La rapidité avec laquelle le projet a été mis en œuvre est admirable. Elle est due au soutien extraordinaire de la direction de l’EPFL, de l’UNIL et de l’UNIGE ainsi qu’à l’efficacité du directeur du projet lausannois, le prof. Henning Stahlberg, un cryo-microscopiste qui dirigeait précédemment un centre réputé à Bâle. Henning est aussi bien connu à Lausanne ; il a fait sa thèse sous ma direction dans le cadre d’une collaboration entre le DAU et le laboratoire du prof. Horst Vogel à l’EPFL.

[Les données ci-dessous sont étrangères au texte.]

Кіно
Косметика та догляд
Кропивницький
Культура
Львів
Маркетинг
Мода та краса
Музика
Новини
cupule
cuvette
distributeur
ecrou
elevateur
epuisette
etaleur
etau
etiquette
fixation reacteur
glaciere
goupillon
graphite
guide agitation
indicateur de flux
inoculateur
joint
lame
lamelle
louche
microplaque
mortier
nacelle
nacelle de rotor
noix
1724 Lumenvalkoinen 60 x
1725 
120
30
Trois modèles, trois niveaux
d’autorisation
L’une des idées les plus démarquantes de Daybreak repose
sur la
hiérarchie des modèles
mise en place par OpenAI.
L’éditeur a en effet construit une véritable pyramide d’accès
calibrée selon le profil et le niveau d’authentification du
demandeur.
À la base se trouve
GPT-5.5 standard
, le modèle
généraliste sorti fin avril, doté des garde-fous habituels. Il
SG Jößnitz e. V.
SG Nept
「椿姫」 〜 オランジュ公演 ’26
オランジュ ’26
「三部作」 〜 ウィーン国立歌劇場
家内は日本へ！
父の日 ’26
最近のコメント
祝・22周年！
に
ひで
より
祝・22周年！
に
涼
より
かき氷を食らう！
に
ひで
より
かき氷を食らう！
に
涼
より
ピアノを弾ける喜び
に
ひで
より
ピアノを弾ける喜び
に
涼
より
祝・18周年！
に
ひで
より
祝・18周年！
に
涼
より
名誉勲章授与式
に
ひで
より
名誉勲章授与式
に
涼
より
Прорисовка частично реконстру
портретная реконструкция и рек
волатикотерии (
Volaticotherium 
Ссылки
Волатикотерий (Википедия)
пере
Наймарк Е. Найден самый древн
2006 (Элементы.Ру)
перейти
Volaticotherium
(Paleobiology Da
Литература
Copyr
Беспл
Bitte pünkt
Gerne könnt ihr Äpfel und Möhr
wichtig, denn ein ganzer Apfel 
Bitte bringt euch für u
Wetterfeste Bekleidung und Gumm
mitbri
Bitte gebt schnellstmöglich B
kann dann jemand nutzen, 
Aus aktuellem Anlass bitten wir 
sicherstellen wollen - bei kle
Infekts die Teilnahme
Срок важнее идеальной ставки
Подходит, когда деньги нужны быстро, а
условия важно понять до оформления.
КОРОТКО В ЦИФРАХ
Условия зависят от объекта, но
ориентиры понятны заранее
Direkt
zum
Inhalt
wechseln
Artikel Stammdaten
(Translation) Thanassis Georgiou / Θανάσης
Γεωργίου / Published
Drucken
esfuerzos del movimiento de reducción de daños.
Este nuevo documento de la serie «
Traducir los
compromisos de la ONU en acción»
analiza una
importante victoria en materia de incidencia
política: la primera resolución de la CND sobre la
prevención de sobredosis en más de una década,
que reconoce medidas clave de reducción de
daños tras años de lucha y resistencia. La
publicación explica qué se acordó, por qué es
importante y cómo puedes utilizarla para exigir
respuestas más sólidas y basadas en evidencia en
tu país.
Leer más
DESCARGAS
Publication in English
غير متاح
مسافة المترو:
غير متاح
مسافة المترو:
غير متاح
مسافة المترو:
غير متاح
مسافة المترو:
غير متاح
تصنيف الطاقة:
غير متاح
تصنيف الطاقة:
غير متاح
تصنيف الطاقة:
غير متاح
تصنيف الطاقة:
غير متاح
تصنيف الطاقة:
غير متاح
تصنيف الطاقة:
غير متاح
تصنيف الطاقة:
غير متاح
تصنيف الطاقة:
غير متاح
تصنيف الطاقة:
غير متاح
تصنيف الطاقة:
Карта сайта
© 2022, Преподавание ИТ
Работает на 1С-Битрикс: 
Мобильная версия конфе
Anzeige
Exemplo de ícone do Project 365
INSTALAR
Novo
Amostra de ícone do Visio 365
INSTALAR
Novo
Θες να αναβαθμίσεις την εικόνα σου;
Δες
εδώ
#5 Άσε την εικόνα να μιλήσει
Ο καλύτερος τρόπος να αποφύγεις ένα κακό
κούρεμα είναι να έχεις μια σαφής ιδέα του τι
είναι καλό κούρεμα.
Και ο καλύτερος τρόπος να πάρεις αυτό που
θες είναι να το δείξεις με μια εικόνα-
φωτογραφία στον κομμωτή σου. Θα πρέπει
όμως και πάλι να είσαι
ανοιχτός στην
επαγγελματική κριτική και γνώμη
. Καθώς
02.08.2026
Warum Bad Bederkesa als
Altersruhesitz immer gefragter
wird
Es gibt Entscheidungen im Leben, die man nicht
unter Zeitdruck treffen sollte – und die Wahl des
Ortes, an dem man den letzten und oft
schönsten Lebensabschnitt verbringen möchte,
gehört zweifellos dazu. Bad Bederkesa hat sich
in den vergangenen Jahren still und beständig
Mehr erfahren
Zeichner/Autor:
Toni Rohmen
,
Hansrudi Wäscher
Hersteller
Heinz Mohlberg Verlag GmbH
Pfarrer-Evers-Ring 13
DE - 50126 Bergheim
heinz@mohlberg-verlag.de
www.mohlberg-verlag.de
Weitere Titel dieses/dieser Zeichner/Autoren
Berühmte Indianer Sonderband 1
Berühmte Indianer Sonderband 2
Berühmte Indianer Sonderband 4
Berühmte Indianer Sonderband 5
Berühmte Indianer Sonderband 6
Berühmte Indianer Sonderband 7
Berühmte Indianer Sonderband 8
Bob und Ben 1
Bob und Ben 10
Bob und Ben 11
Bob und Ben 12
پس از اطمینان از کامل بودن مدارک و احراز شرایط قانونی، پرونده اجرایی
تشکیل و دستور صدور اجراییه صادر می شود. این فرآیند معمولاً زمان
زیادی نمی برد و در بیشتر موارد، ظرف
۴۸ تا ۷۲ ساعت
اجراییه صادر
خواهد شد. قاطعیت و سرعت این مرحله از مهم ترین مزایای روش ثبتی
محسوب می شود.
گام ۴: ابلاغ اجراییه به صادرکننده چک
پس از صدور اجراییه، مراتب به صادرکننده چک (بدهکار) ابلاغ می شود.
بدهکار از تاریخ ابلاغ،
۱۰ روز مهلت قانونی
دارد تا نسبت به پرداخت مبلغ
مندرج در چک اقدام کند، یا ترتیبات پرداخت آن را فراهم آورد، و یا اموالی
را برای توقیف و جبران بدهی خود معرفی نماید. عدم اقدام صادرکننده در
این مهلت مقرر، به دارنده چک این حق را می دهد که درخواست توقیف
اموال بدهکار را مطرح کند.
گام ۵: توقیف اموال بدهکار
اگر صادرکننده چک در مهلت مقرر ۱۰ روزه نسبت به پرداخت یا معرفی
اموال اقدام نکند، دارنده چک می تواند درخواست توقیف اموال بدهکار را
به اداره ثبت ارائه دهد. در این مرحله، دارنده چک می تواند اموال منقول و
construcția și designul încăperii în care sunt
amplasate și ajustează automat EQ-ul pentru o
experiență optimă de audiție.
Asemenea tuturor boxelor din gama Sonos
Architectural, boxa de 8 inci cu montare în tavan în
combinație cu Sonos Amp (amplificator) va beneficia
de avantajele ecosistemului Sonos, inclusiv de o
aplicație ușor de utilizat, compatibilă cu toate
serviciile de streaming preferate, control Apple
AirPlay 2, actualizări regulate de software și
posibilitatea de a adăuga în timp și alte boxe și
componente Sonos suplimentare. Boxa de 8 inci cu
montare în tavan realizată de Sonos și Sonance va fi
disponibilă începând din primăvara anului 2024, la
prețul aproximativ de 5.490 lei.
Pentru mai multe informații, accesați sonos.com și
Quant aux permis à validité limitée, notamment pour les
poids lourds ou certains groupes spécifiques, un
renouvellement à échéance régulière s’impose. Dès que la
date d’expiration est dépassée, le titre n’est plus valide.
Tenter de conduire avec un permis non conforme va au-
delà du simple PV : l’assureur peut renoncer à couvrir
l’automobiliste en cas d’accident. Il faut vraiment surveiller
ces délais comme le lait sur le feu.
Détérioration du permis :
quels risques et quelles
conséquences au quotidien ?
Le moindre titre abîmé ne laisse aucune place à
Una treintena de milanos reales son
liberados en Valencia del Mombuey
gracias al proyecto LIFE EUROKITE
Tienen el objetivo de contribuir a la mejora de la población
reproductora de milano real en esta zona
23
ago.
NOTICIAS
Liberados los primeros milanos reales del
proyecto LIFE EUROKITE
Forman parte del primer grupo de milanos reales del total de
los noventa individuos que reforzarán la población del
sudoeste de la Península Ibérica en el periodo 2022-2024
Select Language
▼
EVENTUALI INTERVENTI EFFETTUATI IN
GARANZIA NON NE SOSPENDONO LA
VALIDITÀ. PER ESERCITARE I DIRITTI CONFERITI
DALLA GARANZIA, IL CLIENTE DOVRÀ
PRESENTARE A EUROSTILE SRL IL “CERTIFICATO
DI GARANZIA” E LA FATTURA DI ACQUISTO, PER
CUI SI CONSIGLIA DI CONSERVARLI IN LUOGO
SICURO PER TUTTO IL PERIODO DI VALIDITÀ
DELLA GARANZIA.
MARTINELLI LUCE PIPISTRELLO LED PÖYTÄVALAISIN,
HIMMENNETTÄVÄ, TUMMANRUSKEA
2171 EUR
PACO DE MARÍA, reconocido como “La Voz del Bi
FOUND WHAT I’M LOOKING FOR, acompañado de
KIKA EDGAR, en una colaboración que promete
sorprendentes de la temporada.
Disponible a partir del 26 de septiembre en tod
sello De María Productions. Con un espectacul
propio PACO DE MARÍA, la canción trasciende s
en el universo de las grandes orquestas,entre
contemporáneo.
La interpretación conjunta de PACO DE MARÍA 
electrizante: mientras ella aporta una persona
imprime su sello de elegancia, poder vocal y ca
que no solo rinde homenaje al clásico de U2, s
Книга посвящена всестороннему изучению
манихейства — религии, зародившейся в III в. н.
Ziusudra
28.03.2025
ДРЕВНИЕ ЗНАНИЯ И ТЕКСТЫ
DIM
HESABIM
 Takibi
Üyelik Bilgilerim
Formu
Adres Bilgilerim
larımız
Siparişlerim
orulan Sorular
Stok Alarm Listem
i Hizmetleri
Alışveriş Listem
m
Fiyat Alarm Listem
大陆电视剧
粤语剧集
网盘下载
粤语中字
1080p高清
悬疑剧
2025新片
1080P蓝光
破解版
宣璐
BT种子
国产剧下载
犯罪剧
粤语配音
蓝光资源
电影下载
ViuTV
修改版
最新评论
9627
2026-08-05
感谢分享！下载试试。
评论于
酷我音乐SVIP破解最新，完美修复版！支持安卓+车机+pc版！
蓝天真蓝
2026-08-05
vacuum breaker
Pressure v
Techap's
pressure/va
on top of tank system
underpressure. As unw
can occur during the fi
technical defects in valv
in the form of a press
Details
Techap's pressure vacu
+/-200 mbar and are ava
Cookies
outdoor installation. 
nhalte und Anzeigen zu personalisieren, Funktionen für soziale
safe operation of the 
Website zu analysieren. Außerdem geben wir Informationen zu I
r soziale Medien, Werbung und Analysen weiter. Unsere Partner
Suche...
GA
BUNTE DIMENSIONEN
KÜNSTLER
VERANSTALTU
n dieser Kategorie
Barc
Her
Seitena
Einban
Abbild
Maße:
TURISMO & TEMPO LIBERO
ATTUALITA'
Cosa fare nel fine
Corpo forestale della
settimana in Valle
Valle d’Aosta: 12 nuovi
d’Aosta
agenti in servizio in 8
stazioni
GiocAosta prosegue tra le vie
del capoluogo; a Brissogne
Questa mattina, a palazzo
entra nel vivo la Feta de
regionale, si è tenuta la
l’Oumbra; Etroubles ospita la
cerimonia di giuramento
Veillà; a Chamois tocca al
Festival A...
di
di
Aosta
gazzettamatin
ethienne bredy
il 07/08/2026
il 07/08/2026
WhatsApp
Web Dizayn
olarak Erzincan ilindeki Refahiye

À Lausanne, le DCI est un gros projet. Il comprend six cryo-microscopes électroniques de la toute dernière génération ainsi que tous les équipements associés pour la préparation des spécimens et le traitement des données. Pour cela, il a fallu trouver des locaux. Les physiciens du Cubotron – le bâtiment de l’UNIL transféré à l’EPFL dans le cadre du grand réarrangement du début du siècle – ont accepté de céder un très grand local relativement peu utilisé. Nouvellement aménagé, il offre une solution provisoire à la mise en route du projet. Elle n’est pas optimale, tout y est serré. Surtout, les conditions électromagnétiques du lieu sont affectées par la ligne du métro M2 et du câble électrique principal reliant l’UNIL à l’EPFL. Il a fallu de subtiles contre-mesures pour en maîtriser les effets. Aujourd’hui, les premiers de ces microscopes sont fonctionnels, la recherche a commencé et le flot d’utilisateurs extérieur va débuter incessamment. Il reste pourtant urgent de trouver un autre emplacement qui soit à la hauteur des ambitions de la jeune équipe et de ses formidables instruments. Les 4,3 millions que le Grand Conseil vient d’allouer sont destinés à construire, dans les meilleurs délais, une annexe au bâtiment du Genopode dans lequel le DCI trouvera les conditions favorables dont il a besoin. Les plans sont prêts. Les travaux peuvent commencer. Le déménagement devrait se faire en 2023 en attendant que la solution optimale et définitive soit construite dans le nouveau bâtiment des sciences de la vie qui devrait être fonctionnel d’ici 2026.

Lecteur, tu peux sans doute comprendre et, peut-être un peu, partager, le bonheur et la fierté que je ressens en voyant ainsi unies les trois institutions qui m’ont fait et que j’aime. À Nouria Hernandez, Martin Vetterli, Yves Flückiger, et Henning Stahlberg, je dis ma très grande reconnaissance.